Passage
In addition, we analyzed systematically immune differences among three stages and between DHF and DF in the acute stage, and correlation between immune cells and genes. Immune analysis results showed fractions of monocytes, activated mast cells, M1 macrophages and neutrophils referred to innate immune response increased obviously in the EA stage compared with the C stage; significant increments can be observed in fractions of plasma cells and activated memory CD4+ T cells comparing the LA stage with the C stage; increasing fractions of plasma cells, CD8+ T cells, activated memory CD4+ T cells, follicular helper T cells, regulatory T cells (Tregs) and gamma delta T cells can be discovered in the LA stage compared with the EA stage. Above results were suitable for any serotype, suggesting different serotypes did not have obvious immune differences. Increasing immune response eliminated DENV which avoided Dengue symptoms [
27] and immune response kinetics dependent on initial lymphocyte numbers, were observed to correspond with illness severity [
53]. Our studies showed neutrophil and humoral immune response are activated in DHF in the LA stage, but the whole immune system was damaged in DHF compared with DF, which was a possible reason leading to DHF.

Given information
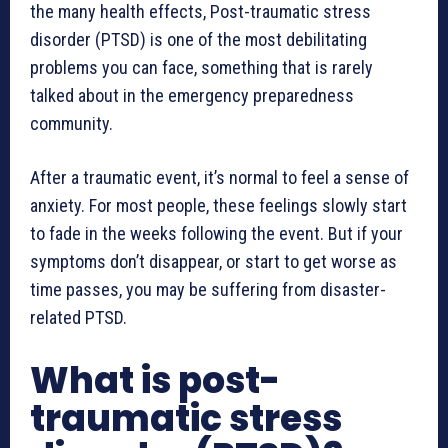
the many health effects, Post-traumatic stress
disorder (PTSD) is one of the most debilitating
problems you can face, something that is rarely
talked about in the emergency preparedness
community.
After a traumatic event, it’s normal to feel a sense of
anxiety. For most people, these feelings slowly start
to fade in the weeks following the event. But if your
symptoms don’t disappear, or start to get worse as
time passes, you may be suffering from disaster-
related PTSD.
What is post-
traumatic stress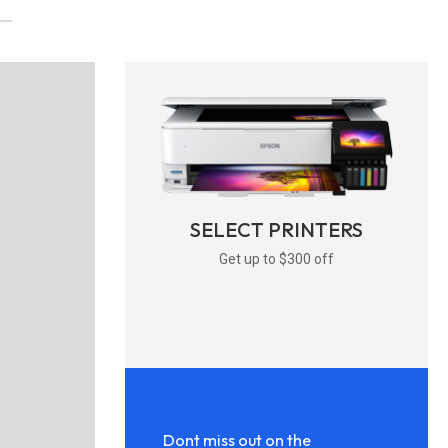
SELECT PRINTERS
Get up to $300 off
Dont miss out on the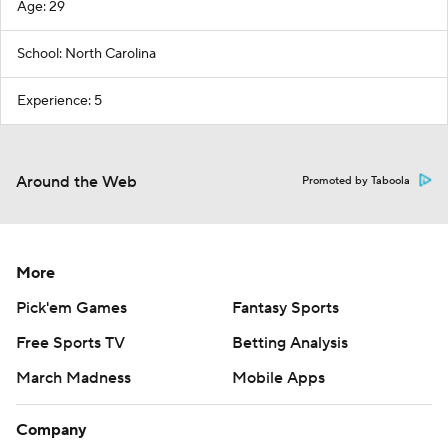
Age: 29
School: North Carolina
Experience: 5
Around the Web
Promoted by Taboola
More
Pick'em Games
Fantasy Sports
Free Sports TV
Betting Analysis
March Madness
Mobile Apps
Company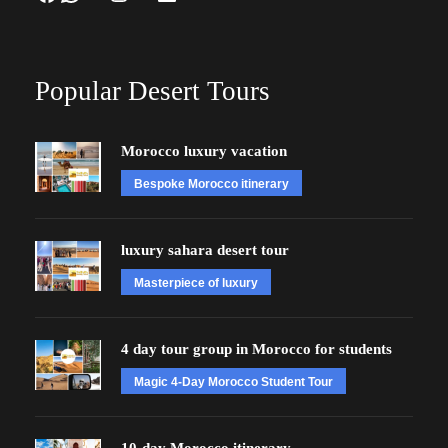
Popular Desert Tours
Morocco luxury vacation
Bespoke Morocco itinerary
luxury sahara desert tour
Masterpiece of luxury
4 day tour group in Morocco for students
Magic 4-Day Morocco Student Tour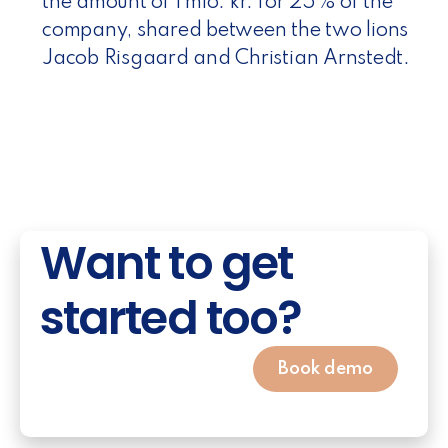
the amount of 1 mio. kr. for 25% of the
company, shared between the two lions
Jacob Risgaard and Christian Arnstedt.
Want to get
started too?
Book demo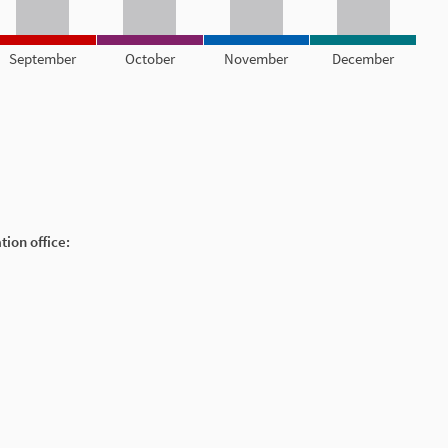
September
October
November
December
ion office:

Action item
In the dengue immune analysis passage, which cell fractions increased significantly in the LA stage compared with the C stage?

Answer box
Plasma cells and activated memory CD4+ T cells.